_WHAT IS BEING ASKED_
Could you give back exactly the lines below from the one with "Chest CT, one" through the one with "- gross tumour", without a single picture?

----

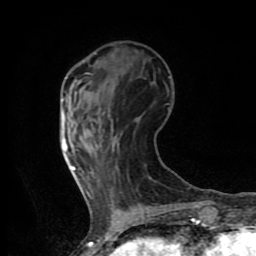
Breast MRI (dynamic contrast-enhanced), one axial slice. Position 27 of 80 along the scan axis. Cropped to one breast. Dynamic contrast-enhanced series, time point 2 of 8 at this slice position (early post-contrast). 1.5 T. TE 4.2 ms, TR 7 ms. 2 mm slice thickness. 256 × 256 image matrix, field of view 155 × 155 mm. Female patient.
Outlined on this slice (semi-automatic segmentation, software-assisted and operator-edited):
- enhancing-tissue mask used for the functional tumour volume (all voxels passing the contrast-enhancement thresholds inside the analysis volume; usually the tumour): bounding box (x1, y1, x2, y2) in pixels: (61, 100, 75, 171)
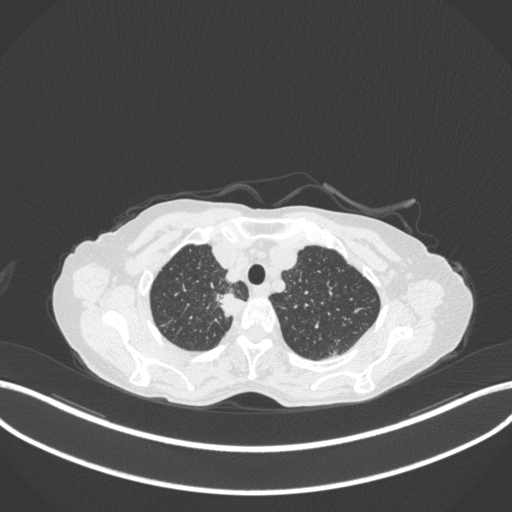
Chest CT, one axial slice; position 316 of 363 along the scan axis; reconstruction kernel B31f; 120 kVp; lung window (W 1500 / L -600 HU); 512 × 512 image matrix, field of view 400 × 400 mm. Patient: female, 75 years. From the clinical record (not read from this slice): clinical TNM (as recorded): T1c N1 M1.
Structures marked on this image (rectangle marked by the reading radiologist):
- lung tumour (recorded histology: adenocarcinoma): bounding box <214,288,250,323> (left, top, right, bottom; pixels)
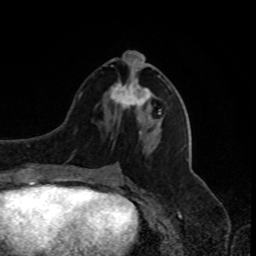
Breast MRI, one axial slice; position 37 of 80 along the scan axis; cropped to one breast; dynamic contrast-enhanced series, time point 2 of 8 at this slice position (early post-contrast); 1.5 T; TE 4.2 ms, TR 7 ms; 2 mm slice thickness; 256 × 256 image matrix, field of view 170 × 170 mm. Female patient.
Annotated regions visible in this slice (semi-automatically segmented with operator editing):
- enhancing-tissue mask used for the functional tumour volume (all voxels passing the contrast-enhancement thresholds inside the analysis volume; usually the tumour): bounding box (x1, y1, x2, y2) in pixels: (109, 51, 161, 114)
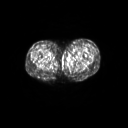
FDG PET of an extremity soft-tissue mass (from a PET/CT study), one axial slice; slice 33 of 267 in the series (ordered by position); 3.27 mm slice thickness; 128 × 128 image matrix, field of view 600 × 600 mm. Patient: female, 24 years. From the clinical record (not read from this slice): histological type: leiomyosarcoma; grade: high; site of the primary tumour: right groin.
Outlined on this slice (expert contour drawn on MRI and transferred to this co-registered scan by the dataset authors):
- gross tumour volume including surrounding oedema: bounding box (x1, y1, x2, y2) in pixels: (62, 58, 69, 62)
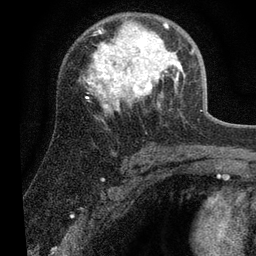
Breast MRI (dynamic contrast-enhanced), one axial slice; slice 39 of 80 in the series (ordered by position); cropped to one breast; dynamic contrast-enhanced series, time point 2 of 7 at this slice position (early post-contrast); 3 T; TE 2.2 ms, TR 5.4 ms; 2 mm slice thickness; 256 × 256 image matrix. Female patient.
Outlined on this slice (semi-automatically segmented with operator editing):
- enhancing-tissue mask used for the functional tumour volume (all voxels passing the contrast-enhancement thresholds inside the analysis volume; usually the tumour): bounding box [x1, y1, x2, y2] px = [85, 20, 194, 110]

----

_TASK RESPONSE_
Chest CT, one axial slice; position 316 of 363 along the scan axis; reconstruction kernel B31f; 120 kVp; lung window (W 1500 / L -600 HU); 512 × 512 image matrix, field of view 400 × 400 mm. Patient: female, 75 years. From the clinical record (not read from this slice): clinical TNM (as recorded): T1c N1 M1.
Structures marked on this image (rectangle marked by the reading radiologist):
- lung tumour (recorded histology: adenocarcinoma): bounding box <214,288,250,323> (left, top, right, bottom; pixels)
Breast MRI, one axial slice; position 37 of 80 along the scan axis; cropped to one breast; dynamic contrast-enhanced series, time point 2 of 8 at this slice position (early post-contrast); 1.5 T; TE 4.2 ms, TR 7 ms; 2 mm slice thickness; 256 × 256 image matrix, field of view 170 × 170 mm. Female patient.
Annotated regions visible in this slice (semi-automatically segmented with operator editing):
- enhancing-tissue mask used for the functional tumour volume (all voxels passing the contrast-enhancement thresholds inside the analysis volume; usually the tumour): bounding box (x1, y1, x2, y2) in pixels: (109, 51, 161, 114)
FDG PET of an extremity soft-tissue mass (from a PET/CT study), one axial slice; slice 33 of 267 in the series (ordered by position); 3.27 mm slice thickness; 128 × 128 image matrix, field of view 600 × 600 mm. Patient: female, 24 years. From the clinical record (not read from this slice): histological type: leiomyosarcoma; grade: high; site of the primary tumour: right groin.
Outlined on this slice (expert contour drawn on MRI and transferred to this co-registered scan by the dataset authors):
- gross tumour volume including surrounding oedema: bounding box (x1, y1, x2, y2) in pixels: (62, 58, 69, 62)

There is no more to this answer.